Campbell Kirsteen J, O'Shea John M, Perkins Neil D
School of Life Sciences, Division of Gene Regulation and Expression, MSI/WTB, Complex, Dow Street, University of Dundee, Dundee, DD1 5EH, Scotland, UK.
BMC Cancer. 2006 Apr 21;6:101. doi: 10.1186/1471-2407-6-101.
While many common chemotherapeutic drugs and other inducers of DNA-damage result in both NF-kappaB nuclear translocation and DNA-binding, we have previously observed that, depending on the precise stimulus, there is great diversity of the function of NF-kappaB. In particular, we found that treatment of U-2 OS osteosarcoma cells with the anthracycine daunorubicin or with ultraviolet (UV-C) light resulted in a form of NF-kappaB that repressed rather than induced NF-kappaB reporter plasmids and the expression of specific anti-apoptotic genes. Anthracyclines such as daunorubicin can induce DNA-damage though inhibiting topoisomerase II, intercalating with DNA and undergoing redox cycling to produce oxygen free radicals. In this study we have investigated other anthracyclines, doxorubicin and aclarubicin, as well as the anthracenedione mitoxantrone together with the topoisomerase II inhibitor ICRF-193, which all possess differing characteristics, to determine which of these features is specifically required to induce both NF-kappaB DNA-binding and transcriptional repression in U-2 OS cells.

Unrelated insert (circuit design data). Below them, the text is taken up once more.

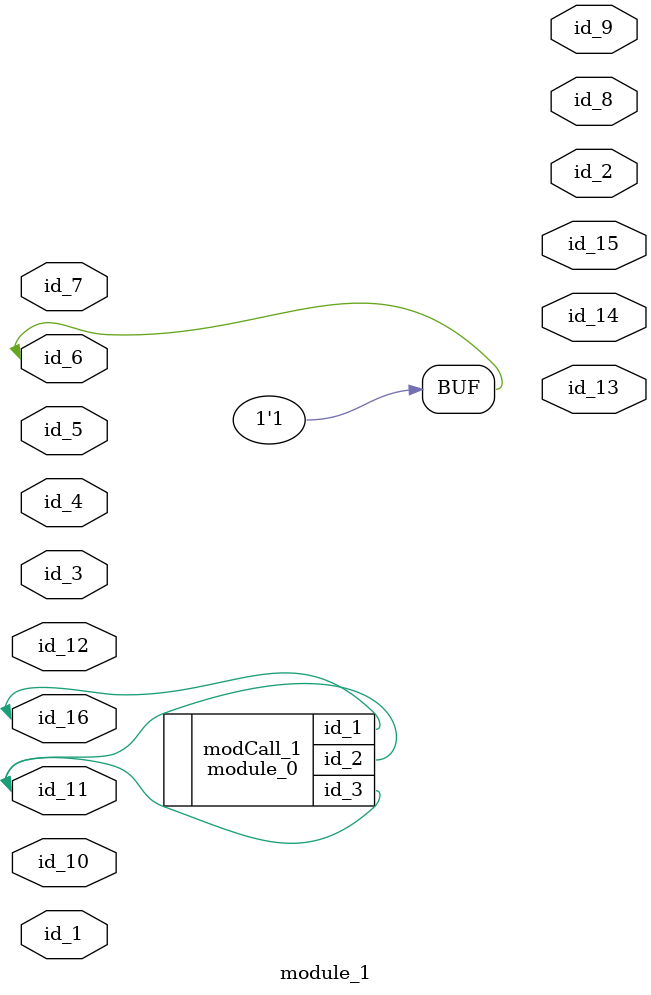
<source format=v>
module module_0 (
    id_1,
    id_2,
    id_3
);
  inout wire id_3;
  inout wire id_2;
  output wire id_1;
  wire id_4;
  wire id_5;
  wire id_6;
endmodule
module module_1 (
    id_1,
    id_2,
    id_3,
    id_4,
    id_5,
    id_6,
    id_7,
    id_8,
    id_9,
    id_10,
    id_11,
    id_12,
    id_13,
    id_14,
    id_15,
    id_16
);
  inout wire id_16;
  output wire id_15;
  output wire id_14;
  output wire id_13;
  input wire id_12;
  inout wire id_11;
  inout wire id_10;
  output wire id_9;
  output wire id_8;
  inout wire id_7;
  inout wire id_6;
  inout wire id_5;
  inout wire id_4;
  input wire id_3;
  output wire id_2;
  inout wire id_1;
  initial begin : LABEL_0
    id_6 <= 1;
  end
  module_0 modCall_1 (
      id_16,
      id_11,
      id_11
  );
endmodule

</source>
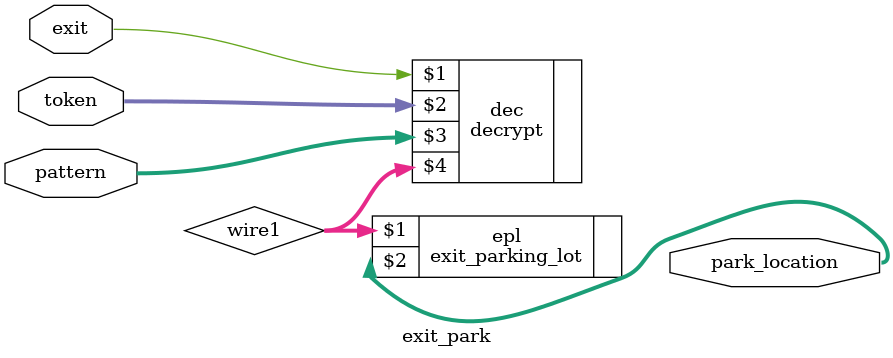
<source format=v>
`timescale 1ns / 1ps
module exit_park(
  exit,
  token,
  pattern,
  park_location);
  
 input exit;
 input [2:0] token;
 input [2:0] pattern;
 output [7:0] park_location;
   
 wire [2:0]wire1;
 
 decrypt dec(exit,token,pattern,wire1);
 exit_parking_lot epl(wire1,park_location);
   
endmodule

</source>
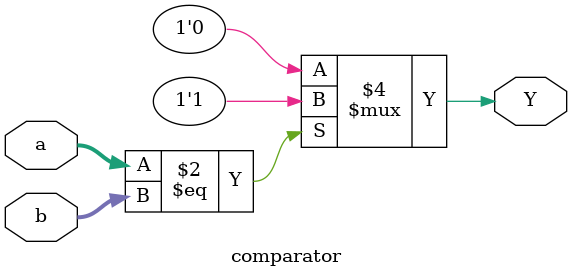
<source format=v>
module comparator(input [3:0] a,b, output reg Y);

  always @(a or b)
  begin
    Y = 0;
    if( a == b)
      Y = 1;
  end
  endmodule

</source>
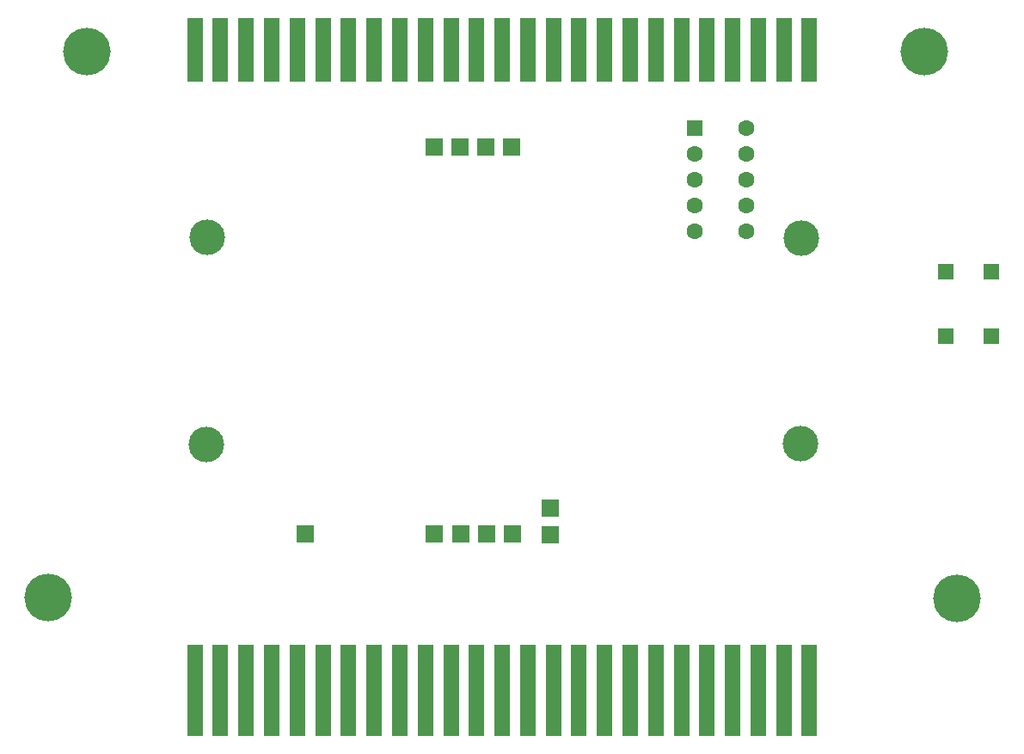
<source format=gbr>
%TF.GenerationSoftware,KiCad,Pcbnew,(6.0.2)*%
%TF.CreationDate,2022-10-22T23:08:43-05:00*%
%TF.ProjectId,REF1220,52454631-3232-4302-9e6b-696361645f70,rev?*%
%TF.SameCoordinates,Original*%
%TF.FileFunction,Soldermask,Bot*%
%TF.FilePolarity,Negative*%
%FSLAX46Y46*%
G04 Gerber Fmt 4.6, Leading zero omitted, Abs format (unit mm)*
G04 Created by KiCad (PCBNEW (6.0.2)) date 2022-10-22 23:08:43*
%MOMM*%
%LPD*%
G01*
G04 APERTURE LIST*
%ADD10R,1.700000X1.700000*%
%ADD11C,4.680000*%
%ADD12R,1.530000X6.250000*%
%ADD13C,3.500000*%
%ADD14R,1.530000X9.000000*%
%ADD15R,1.590000X1.590000*%
%ADD16R,1.600000X1.600000*%
%ADD17C,1.600000*%
G04 APERTURE END LIST*
D10*
%TO.C,J1*%
X142682000Y-75656000D03*
X145259000Y-75656000D03*
X147760000Y-75656000D03*
X150339000Y-75656000D03*
X129979000Y-113754000D03*
X142679000Y-113756000D03*
X145342000Y-113756000D03*
X147842000Y-113756000D03*
X150379000Y-113756000D03*
X154151000Y-113796000D03*
X154150000Y-111253000D03*
%TD*%
D11*
%TO.C,Hole2*%
X104697000Y-120032300D03*
%TD*%
D12*
%TO.C,J3*%
X119142000Y-66088000D03*
X121660000Y-66088000D03*
X124185000Y-66088000D03*
X126712000Y-66088000D03*
X129231000Y-66088000D03*
X131750000Y-66088000D03*
X134273000Y-66088000D03*
X136792000Y-66088000D03*
X139311000Y-66088000D03*
X141839000Y-66088000D03*
X144364000Y-66088000D03*
X146885000Y-66088000D03*
X149409000Y-66088000D03*
X151929000Y-66088000D03*
X154449000Y-66088000D03*
X156968000Y-66088000D03*
X159486000Y-66088000D03*
X162010000Y-66088000D03*
X164536000Y-66088000D03*
X167054000Y-66088000D03*
X169574000Y-66088000D03*
X172093000Y-66088000D03*
X174623000Y-66088000D03*
X177149000Y-66088000D03*
X179668000Y-66088000D03*
%TD*%
D13*
%TO.C,Hole6*%
X120256000Y-104908000D03*
%TD*%
D14*
%TO.C,J5*%
X119142000Y-129159000D03*
X121660000Y-129159000D03*
X124185000Y-129159000D03*
X126712000Y-129159000D03*
X129231000Y-129159000D03*
X131750000Y-129159000D03*
X134273000Y-129159000D03*
X136792000Y-129159000D03*
X139311000Y-129159000D03*
X141839000Y-129159000D03*
X144364000Y-129159000D03*
X146885000Y-129159000D03*
X149409000Y-129159000D03*
X151929000Y-129159000D03*
X154449000Y-129159000D03*
X156968000Y-129159000D03*
X159486000Y-129159000D03*
X162010000Y-129159000D03*
X164536000Y-129159000D03*
X167054000Y-129159000D03*
X169574000Y-129159000D03*
X172093000Y-129159000D03*
X174623000Y-129159000D03*
X177149000Y-129159000D03*
X179668000Y-129159000D03*
%TD*%
D15*
%TO.C,SW1*%
X193071500Y-94269500D03*
X193111500Y-87919500D03*
X197557500Y-94272500D03*
X197596500Y-87920500D03*
%TD*%
D16*
%TO.C,U6*%
X168401500Y-73791500D03*
D17*
X168401500Y-76331500D03*
X168401500Y-78871500D03*
X168401500Y-81411500D03*
X168401500Y-83951500D03*
X173481500Y-83951500D03*
X173481500Y-81411500D03*
X173481500Y-78871500D03*
X173481500Y-76331500D03*
X173481500Y-73791500D03*
%TD*%
D11*
%TO.C,Hole4*%
X194154000Y-120077300D03*
%TD*%
D13*
%TO.C,Hole7*%
X178826000Y-84596000D03*
%TD*%
%TO.C,Hole8*%
X178755600Y-104875000D03*
%TD*%
D11*
%TO.C,Hole3*%
X190979000Y-66259300D03*
%TD*%
D13*
%TO.C,Hole5*%
X120337000Y-84555000D03*
%TD*%
D11*
%TO.C,Hole1*%
X108548000Y-66220300D03*
%TD*%
M02*

</source>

The use of mitoxantrone, which does not undergo redox cycling, and the reducing agent epigallocatechingallate (EGCG) demonstrated that oxygen free radical production is not required for induction of NF-kappaB DNA-binding and transcriptional repression by these agents and UV-C. In addition, the use of aclarubicin, which does not directly inhibit topoisomerase II and ICRF-193, which inhibits topoisomerase II but does not intercalate into DNA, demonstrated that topoisomerase II inhibition is not sufficient to induce the repressor form of NF-kappaB.
Induction of NF-kappaB DNA-binding and transcriptional repression by topoisomerase II inhibitors was found to correlate with an ability to intercalate into DNA. Although data from our and other laboratories indicates that topoisomerase II inhibition and oxygen free radicals do regulate NF-kappaB, they are not required for the particular ability of NF-kappaB to repress rather than activate transcription. Together with our previous data, these results demonstrate that the nature of the NF-kappaB response is context dependent. In a clinical setting such effects could profoundly influence the response to chemotherapy and suggest that new methods of analyzing NF-kappaB function could have both diagnostic and prognostic value.
虽然许多常见的化疗药物和其他DNA损伤诱导剂都会导致核因子κB(NF-κB)的核转位和DNA结合,但我们之前观察到,根据精确的刺激因素,NF-κB的功能存在很大差异。特别是,我们发现用蒽环类药物柔红霉素或紫外线(UV-C)处理U-2 OS骨肉瘤细胞会导致一种NF-κB形式,这种形式会抑制而非诱导NF-κB报告质粒以及特定抗凋亡基因的表达。像柔红霉素这样的蒽环类药物可通过抑制拓扑异构酶II、嵌入DNA以及进行氧化还原循环以产生氧自由基来诱导DNA损伤。在本研究中,我们研究了其他蒽环类药物阿霉素和阿柔比星,以及蒽二酮米托蒽醌,还有拓扑异构酶II抑制剂ICRF-193,它们都具有不同的特性,以确定在U-2 OS细胞中诱导NF-κB DNA结合和转录抑制具体需要这些特性中的哪一种。
使用不进行氧化还原循环的米托蒽醌以及还原剂表没食子儿茶素没食子酸酯(EGCG)表明,这些药物和UV-C诱导NF-κB DNA结合和转录抑制并不需要产生氧自由基。此外,使用不直接抑制拓扑异构酶II的阿柔比星和抑制拓扑异构酶II但不嵌入DNA的ICRF-193表明,抑制拓扑异构酶II不足以诱导NF-κB的抑制形式。
发现拓扑异构酶II抑制剂诱导NF-κB DNA结合和转录抑制与嵌入DNA的能力相关。尽管我们实验室和其他实验室的数据表明拓扑异构酶II抑制和氧自由基确实会调节NF-κB,但它们并非NF-κB抑制而非激活转录这一特定能力所必需。与我们之前的数据一起,这些结果表明NF-κB反应的性质取决于具体情况。在临床环境中,此类效应可能会深刻影响对化疗的反应,并表明分析NF-κB功能的新方法可能具有诊断和预后价值。